I have used the udf before and figured it is only useful for summary
results and not for big datasets due to the fault tolerant nature of
map/reduce. If you don't have a well defined primary key you will end up
with more rows than your query results. And you are correct in saying that
this is not a bulk insert since the udf executes at the select statement
and hence it processes each returned row.

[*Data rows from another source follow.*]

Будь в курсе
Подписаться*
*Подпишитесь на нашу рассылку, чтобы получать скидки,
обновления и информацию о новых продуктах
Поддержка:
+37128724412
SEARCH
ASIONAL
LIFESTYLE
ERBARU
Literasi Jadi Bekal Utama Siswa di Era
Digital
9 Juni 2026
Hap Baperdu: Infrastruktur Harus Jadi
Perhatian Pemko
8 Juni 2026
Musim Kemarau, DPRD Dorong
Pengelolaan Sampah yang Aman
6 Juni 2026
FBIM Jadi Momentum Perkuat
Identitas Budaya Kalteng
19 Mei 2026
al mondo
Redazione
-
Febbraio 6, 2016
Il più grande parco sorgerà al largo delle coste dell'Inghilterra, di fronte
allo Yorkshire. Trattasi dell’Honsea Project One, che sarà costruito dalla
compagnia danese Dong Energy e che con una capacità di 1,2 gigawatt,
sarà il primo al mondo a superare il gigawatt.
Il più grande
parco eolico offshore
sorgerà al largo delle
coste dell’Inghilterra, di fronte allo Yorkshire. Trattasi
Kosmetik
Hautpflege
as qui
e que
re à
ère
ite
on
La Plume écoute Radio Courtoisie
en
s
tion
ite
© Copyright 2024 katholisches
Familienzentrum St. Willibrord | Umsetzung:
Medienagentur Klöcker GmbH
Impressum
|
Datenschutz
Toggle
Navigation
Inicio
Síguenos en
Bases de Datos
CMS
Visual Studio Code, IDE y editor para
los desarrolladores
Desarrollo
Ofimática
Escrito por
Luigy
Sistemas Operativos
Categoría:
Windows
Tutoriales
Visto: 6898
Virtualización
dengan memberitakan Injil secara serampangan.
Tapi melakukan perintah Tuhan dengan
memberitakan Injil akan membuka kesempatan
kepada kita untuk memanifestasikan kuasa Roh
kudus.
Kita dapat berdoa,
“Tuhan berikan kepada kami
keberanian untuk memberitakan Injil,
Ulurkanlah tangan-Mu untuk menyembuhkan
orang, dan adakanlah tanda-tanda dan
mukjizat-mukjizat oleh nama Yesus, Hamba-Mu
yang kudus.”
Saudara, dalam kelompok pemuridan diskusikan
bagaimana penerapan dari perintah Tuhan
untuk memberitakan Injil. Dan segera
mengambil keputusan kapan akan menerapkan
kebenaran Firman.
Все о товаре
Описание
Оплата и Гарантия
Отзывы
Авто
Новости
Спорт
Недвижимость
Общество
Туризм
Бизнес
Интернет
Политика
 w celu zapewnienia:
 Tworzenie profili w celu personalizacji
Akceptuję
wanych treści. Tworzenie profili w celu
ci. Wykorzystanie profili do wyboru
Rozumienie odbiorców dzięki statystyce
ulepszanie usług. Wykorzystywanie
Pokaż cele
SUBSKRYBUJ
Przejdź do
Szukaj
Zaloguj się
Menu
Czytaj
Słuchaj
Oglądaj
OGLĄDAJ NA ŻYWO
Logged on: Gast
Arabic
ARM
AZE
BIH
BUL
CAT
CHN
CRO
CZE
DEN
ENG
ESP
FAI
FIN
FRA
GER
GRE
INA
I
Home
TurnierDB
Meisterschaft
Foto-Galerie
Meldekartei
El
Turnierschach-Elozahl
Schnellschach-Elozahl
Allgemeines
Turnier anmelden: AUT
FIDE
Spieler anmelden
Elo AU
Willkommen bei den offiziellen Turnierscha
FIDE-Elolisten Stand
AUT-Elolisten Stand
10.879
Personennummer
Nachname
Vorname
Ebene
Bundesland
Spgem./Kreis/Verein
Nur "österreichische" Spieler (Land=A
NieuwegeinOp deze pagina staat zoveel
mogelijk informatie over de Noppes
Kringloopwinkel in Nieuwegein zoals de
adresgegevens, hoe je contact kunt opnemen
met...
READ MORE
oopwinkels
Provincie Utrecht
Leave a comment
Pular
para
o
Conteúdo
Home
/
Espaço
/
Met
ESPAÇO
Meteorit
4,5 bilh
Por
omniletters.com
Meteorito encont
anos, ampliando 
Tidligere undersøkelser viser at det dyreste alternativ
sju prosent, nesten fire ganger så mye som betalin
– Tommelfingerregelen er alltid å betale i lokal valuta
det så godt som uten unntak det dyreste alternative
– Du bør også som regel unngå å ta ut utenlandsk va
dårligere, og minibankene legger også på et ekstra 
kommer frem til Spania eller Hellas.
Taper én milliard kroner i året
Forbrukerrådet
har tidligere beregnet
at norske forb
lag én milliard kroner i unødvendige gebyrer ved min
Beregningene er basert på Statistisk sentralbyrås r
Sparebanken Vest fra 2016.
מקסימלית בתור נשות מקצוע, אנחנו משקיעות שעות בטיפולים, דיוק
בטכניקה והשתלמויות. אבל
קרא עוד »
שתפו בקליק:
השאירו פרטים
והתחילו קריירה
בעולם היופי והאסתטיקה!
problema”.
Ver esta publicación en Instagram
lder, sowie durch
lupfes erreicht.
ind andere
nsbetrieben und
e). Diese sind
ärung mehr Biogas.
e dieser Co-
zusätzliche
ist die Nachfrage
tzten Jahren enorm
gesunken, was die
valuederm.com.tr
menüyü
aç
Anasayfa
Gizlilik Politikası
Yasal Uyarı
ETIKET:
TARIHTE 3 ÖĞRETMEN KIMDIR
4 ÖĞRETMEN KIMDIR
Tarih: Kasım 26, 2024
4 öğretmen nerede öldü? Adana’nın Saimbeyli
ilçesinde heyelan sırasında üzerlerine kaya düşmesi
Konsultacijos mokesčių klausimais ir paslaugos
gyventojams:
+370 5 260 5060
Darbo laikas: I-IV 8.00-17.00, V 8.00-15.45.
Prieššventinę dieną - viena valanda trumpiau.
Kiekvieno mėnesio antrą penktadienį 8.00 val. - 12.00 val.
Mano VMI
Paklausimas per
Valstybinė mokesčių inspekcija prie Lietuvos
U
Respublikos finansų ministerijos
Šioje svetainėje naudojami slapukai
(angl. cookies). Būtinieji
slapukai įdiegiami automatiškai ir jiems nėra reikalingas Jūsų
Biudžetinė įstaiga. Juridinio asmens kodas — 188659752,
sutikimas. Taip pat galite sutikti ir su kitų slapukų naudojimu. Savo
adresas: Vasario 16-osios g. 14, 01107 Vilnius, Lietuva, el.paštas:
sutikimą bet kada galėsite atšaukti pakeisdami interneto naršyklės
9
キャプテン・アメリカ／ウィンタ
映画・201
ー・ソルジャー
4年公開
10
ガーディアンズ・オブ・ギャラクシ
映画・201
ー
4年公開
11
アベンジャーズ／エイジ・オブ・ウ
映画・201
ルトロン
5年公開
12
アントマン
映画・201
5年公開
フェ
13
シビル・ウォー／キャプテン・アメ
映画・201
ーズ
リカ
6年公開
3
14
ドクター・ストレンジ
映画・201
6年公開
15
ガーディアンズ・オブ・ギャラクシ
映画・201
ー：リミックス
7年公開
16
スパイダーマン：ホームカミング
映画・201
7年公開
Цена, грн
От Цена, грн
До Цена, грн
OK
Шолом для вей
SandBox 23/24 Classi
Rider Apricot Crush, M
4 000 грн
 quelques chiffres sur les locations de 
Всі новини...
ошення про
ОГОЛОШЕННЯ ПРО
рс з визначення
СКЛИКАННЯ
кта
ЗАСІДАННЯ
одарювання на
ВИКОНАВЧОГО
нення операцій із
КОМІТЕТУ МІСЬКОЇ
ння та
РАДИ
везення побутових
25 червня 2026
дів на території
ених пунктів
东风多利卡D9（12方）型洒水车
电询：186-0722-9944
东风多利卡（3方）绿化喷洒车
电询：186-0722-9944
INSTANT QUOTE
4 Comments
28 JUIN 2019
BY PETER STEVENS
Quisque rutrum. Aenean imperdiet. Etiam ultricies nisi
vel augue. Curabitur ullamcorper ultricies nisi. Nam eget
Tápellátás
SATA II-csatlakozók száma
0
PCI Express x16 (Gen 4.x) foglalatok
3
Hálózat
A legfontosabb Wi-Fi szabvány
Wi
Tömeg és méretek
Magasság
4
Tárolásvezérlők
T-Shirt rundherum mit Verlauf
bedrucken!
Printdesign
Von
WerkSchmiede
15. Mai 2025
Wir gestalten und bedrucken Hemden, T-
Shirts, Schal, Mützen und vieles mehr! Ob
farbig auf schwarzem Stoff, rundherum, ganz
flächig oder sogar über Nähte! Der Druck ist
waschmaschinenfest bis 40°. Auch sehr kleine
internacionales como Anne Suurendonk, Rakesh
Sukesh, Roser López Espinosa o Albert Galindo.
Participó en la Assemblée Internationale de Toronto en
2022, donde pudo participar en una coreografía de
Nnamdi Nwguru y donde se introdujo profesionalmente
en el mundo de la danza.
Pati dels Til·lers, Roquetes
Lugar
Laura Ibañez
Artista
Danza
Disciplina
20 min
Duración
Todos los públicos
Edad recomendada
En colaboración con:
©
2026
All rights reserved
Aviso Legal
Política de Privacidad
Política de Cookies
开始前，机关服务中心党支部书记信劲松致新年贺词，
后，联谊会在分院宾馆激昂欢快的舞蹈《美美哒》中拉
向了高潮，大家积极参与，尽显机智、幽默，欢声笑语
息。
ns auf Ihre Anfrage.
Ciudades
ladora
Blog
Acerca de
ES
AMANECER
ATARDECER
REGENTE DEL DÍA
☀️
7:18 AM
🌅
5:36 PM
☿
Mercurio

You can try your solution using swoop, it seems to be the most common way
of getting data out into DBs though I have not used it personally.
From: Lu, Wei
Sent: 3/8/2012 6:58 PM
To: [EMAIL PROTECTED]
Subject: Hive-645 is slow to insert query results to mysql
I recently tried Hive-645 feature and save query results directly to Mysql
table. The feature can be found here:
The query I tried looks like this:
hive>CREATE TEMPORARY FUNCTION dboutput AS
INTO dc(t,c) VALUES (?,?)',requestbegintime,count(1)) FROM impressions2
GROUP BY requestbegintime;
It works, but the reduce tasks are very slow:
reduce > reduce
8-Mar-2012 13:33:54 (46mins, 47sec)
I set #reduce to be 4 but is still very slow (finally 171, 667 rows are
inserted to Mysql).
I guess the reduce process didn’t insert data to MySql in batch mode, can
anyone give me some suggestions to improve the performance??
PS: I think it might be better to first save results to HDFS and then use
Sqoop to load data to Mysql, right??